President Donald J. Trump today instructed Americans to stay home and make their own ventilators.
“It’s true,” said Trump, safely sheltering in place in the cavernous confines of Sean Hannity’s empty head. “That’s probably going to be your best bet for survival. The government can’t do everything, especially with me in charge, to be honest.”
When told that public health officials believe as much as 20 to 60 percent of the U.S. population could become infected with the novel virus, Trump responded, “I don’t read so that won’t hurt me.”
Public health experts are concerned about not only the lack of ventilators for patients who will be hit the hardest but also warn of a severe shortage of intensive care beds.
“No biggie,” said Trump. “We built thousands of cages for brown kids in like a week. Finding somewhere for your weakest, oldest relatives to die can’t be that much harder.
As to ventilator production, Trump suggested it could be a good opportunity for “Shark Tank” entrepreneurs.
“The ratings will be phenomenal. Not as good as “The Apprentice” but pretty good.”
Having answered U.S. governors’ pleas for help with obtaining respirators and ventilators with, essentially, “Go find you some,” it’s being left to the millions of Americans who are now trapped in their homes with small children and mouthy teens to figure it all out.
“It’s simple to make your own ventilator,” said one experienced homeschool mom. “My 8-year- old completed a prototype during a juice box break at this year’s Science Olympiad. Jeez, you’d think some of these parents had never even been in a Hobby Lobby. Aisle 10. Everything you need.”

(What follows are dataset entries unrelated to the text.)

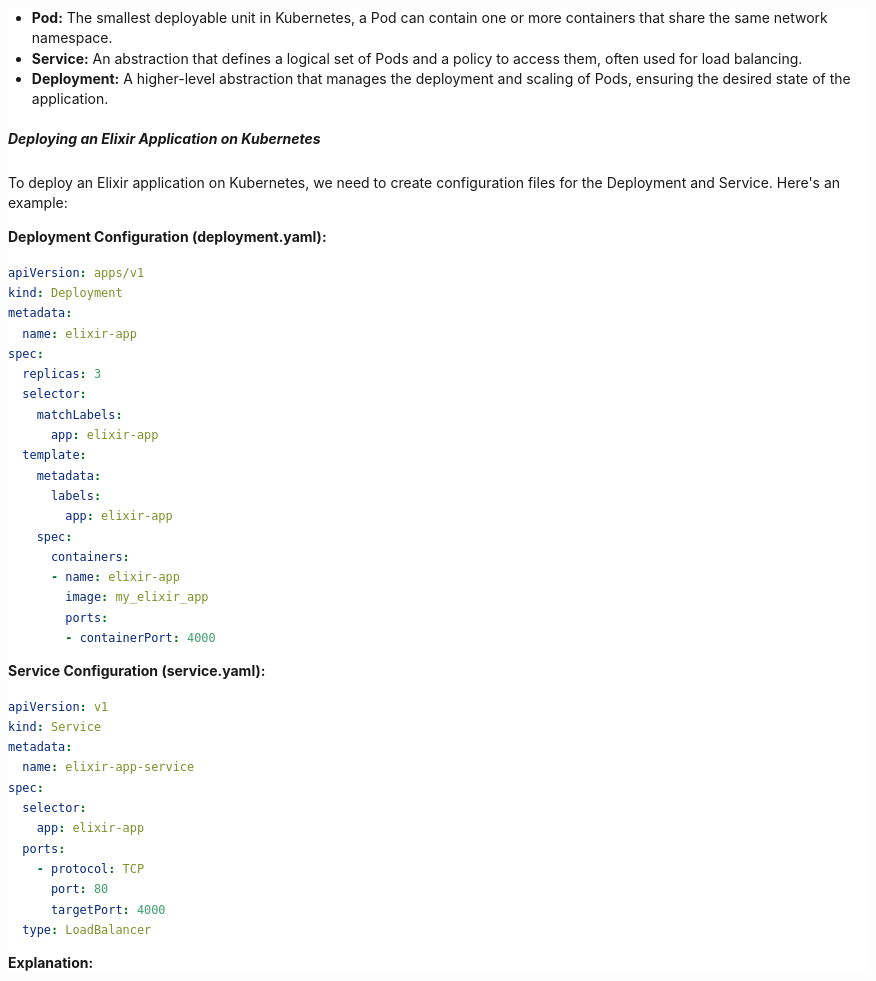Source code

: - **Pod:** The smallest deployable unit in Kubernetes, a Pod can contain one or more containers that share the same network namespace.
- **Service:** An abstraction that defines a logical set of Pods and a policy to access them, often used for load balancing.
- **Deployment:** A higher-level abstraction that manages the deployment and scaling of Pods, ensuring the desired state of the application.

##### Deploying an Elixir Application on Kubernetes

To deploy an Elixir application on Kubernetes, we need to create configuration files for the Deployment and Service. Here's an example:

**Deployment Configuration (deployment.yaml):**

```yaml
apiVersion: apps/v1
kind: Deployment
metadata:
  name: elixir-app
spec:
  replicas: 3
  selector:
    matchLabels:
      app: elixir-app
  template:
    metadata:
      labels:
        app: elixir-app
    spec:
      containers:
      - name: elixir-app
        image: my_elixir_app
        ports:
        - containerPort: 4000
```

**Service Configuration (service.yaml):**

```yaml
apiVersion: v1
kind: Service
metadata:
  name: elixir-app-service
spec:
  selector:
    app: elixir-app
  ports:
    - protocol: TCP
      port: 80
      targetPort: 4000
  type: LoadBalancer
```

**Explanation:**
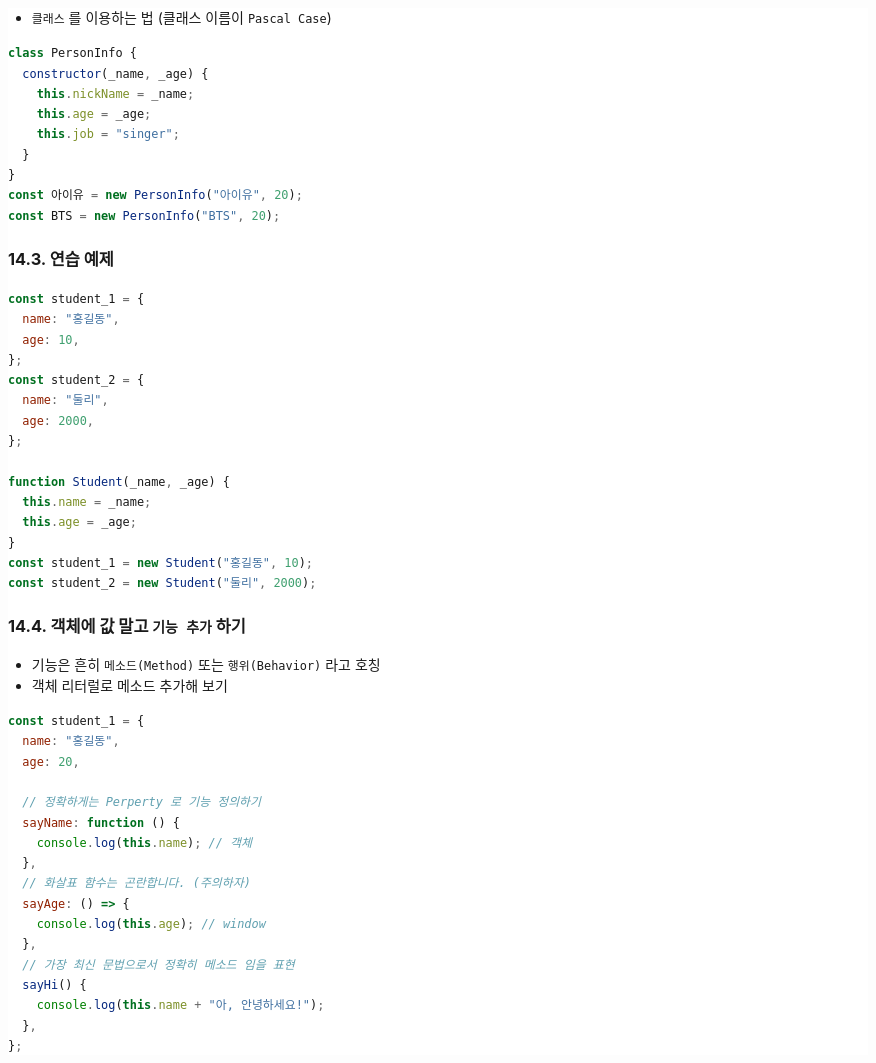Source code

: - `클래스` 를 이용하는 법 (클래스 이름이 `Pascal Case`)

```js
class PersonInfo {
  constructor(_name, _age) {
    this.nickName = _name;
    this.age = _age;
    this.job = "singer";
  }
}
const 아이유 = new PersonInfo("아이유", 20);
const BTS = new PersonInfo("BTS", 20);
```

### 14.3. 연습 예제

```js
const student_1 = {
  name: "홍길동",
  age: 10,
};
const student_2 = {
  name: "둘리",
  age: 2000,
};

function Student(_name, _age) {
  this.name = _name;
  this.age = _age;
}
const student_1 = new Student("홍길동", 10);
const student_2 = new Student("둘리", 2000);
```

### 14.4. 객체에 값 말고 `기능 추가` 하기

- 기능은 흔히 `메소드(Method)` 또는 `행위(Behavior)` 라고 호칭
- 객체 리터럴로 메소드 추가해 보기

```js
const student_1 = {
  name: "홍길동",
  age: 20,

  // 정확하게는 Perperty 로 기능 정의하기
  sayName: function () {
    console.log(this.name); // 객체
  },
  // 화살표 함수는 곤란합니다. (주의하자)
  sayAge: () => {
    console.log(this.age); // window
  },
  // 가장 최신 문법으로서 정확히 메소드 임을 표현
  sayHi() {
    console.log(this.name + "아, 안녕하세요!");
  },
};
```
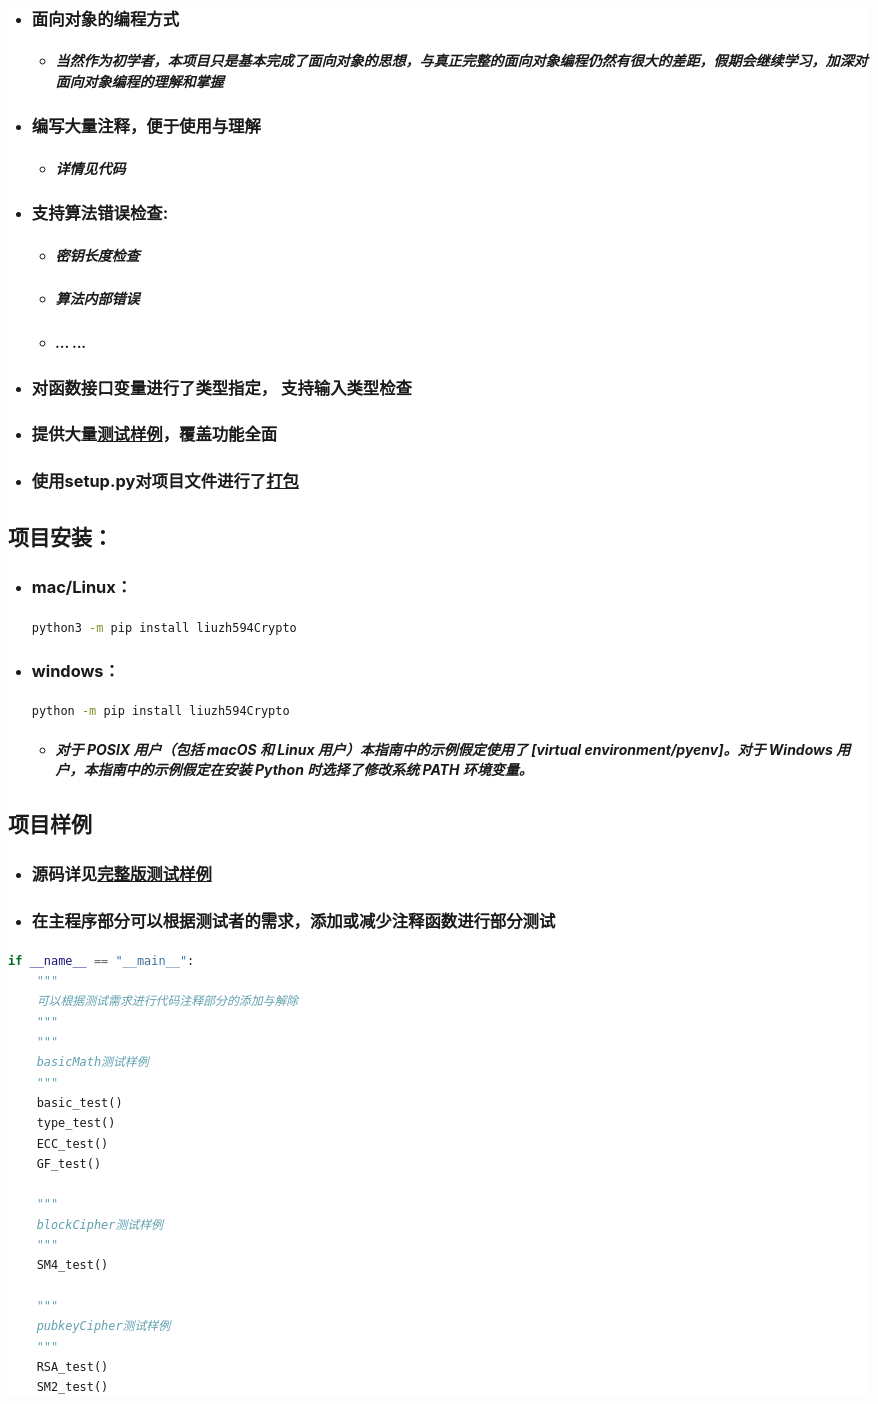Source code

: + ### 面向对象的编程方式

    + ##### 当然作为初学者，本项目只是基本完成了面向对象的思想，与真正完整的面向对象编程仍然有很大的差距，假期会继续学习，加深对面向对象编程的理解和掌握

+ ### 编写大量注释，便于使用与理解

    + ##### 详情见代码

+ ### 支持算法错误检查:

    + ##### 密钥长度检查

    + ##### 算法内部错误

    + ##### ... ...

+ ### 对函数接口变量进行了类型指定， 支持输入类型检查

+ ### 提供大量[测试样例](#项目样例)，覆盖功能全面

+ ### 使用setup.py对项目文件进行了[打包](./dist)



## 项目安装：

+ ### mac/Linux：

    ```bash
    python3 -m pip install liuzh594Crypto
    ```

+ ### windows：

    ```bash
    python -m pip install liuzh594Crypto
    ```

    + ##### 对于 POSIX 用户（包括 macOS 和 Linux 用户）本指南中的示例假定使用了 [virtual environment/pyenv]。对于 Windows 用户，本指南中的示例假定在安装 Python 时选择了修改系统 PATH 环境变量。

## 项目样例

+ ### 源码详见[完整版测试样例](./liuzh594Crypto/tests/tests.py)

+ ### 在主程序部分可以根据测试者的需求，添加或减少注释函数进行部分测试

```python
if __name__ == "__main__":
    """
    可以根据测试需求进行代码注释部分的添加与解除
    """
    """
    basicMath测试样例
    """
    basic_test()
    type_test()
    ECC_test()
    GF_test()

    """
    blockCipher测试样例
    """
    SM4_test()

    """
    pubkeyCipher测试样例
    """
    RSA_test()
    SM2_test()

```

“I want to die,” said a public school mom who told reporters she hasn’t spent more than an hour alone with all three of her children since 2013, adding: “The one thing positive to come out of this COVID-19 lockdown is that everyone will have new respect for our nation’s teachers.”
Nation’s teachers: “Sorry. Could you say that a little louder? The fool in the back of the room who thinks our workday ends at 3 p.m. didn’t hear you.”
From Hannity’s vast, empty noggin, Trump responded to widespread criticism that his dismantling of the pandemic team at the CDC two years ago delayed a timely response to Covid-19, “Look, Obama liked them, so they had to go. He also likes orange juice so, Florida, head’s up, I’m getting rid of that, too. Also singing on key and marital fidelity. Boo ya!”
Trump denied that he was hoping to fire “shawty” as he calls Dr. Anthony Fauci, who was quoted saying, “I can’t jump in front of the microphone and push him down,” referring to Trump. To which the nation responded: “Are you sure? I mean, it wouldn’t be the worst thing in the world…”
“I’d fire the little guy, and maybe scarf lady, too, if I’m telling the truth, which I never do, but people say “that won’t look good, sir.” They call me sir, just like that. It’s beautiful.”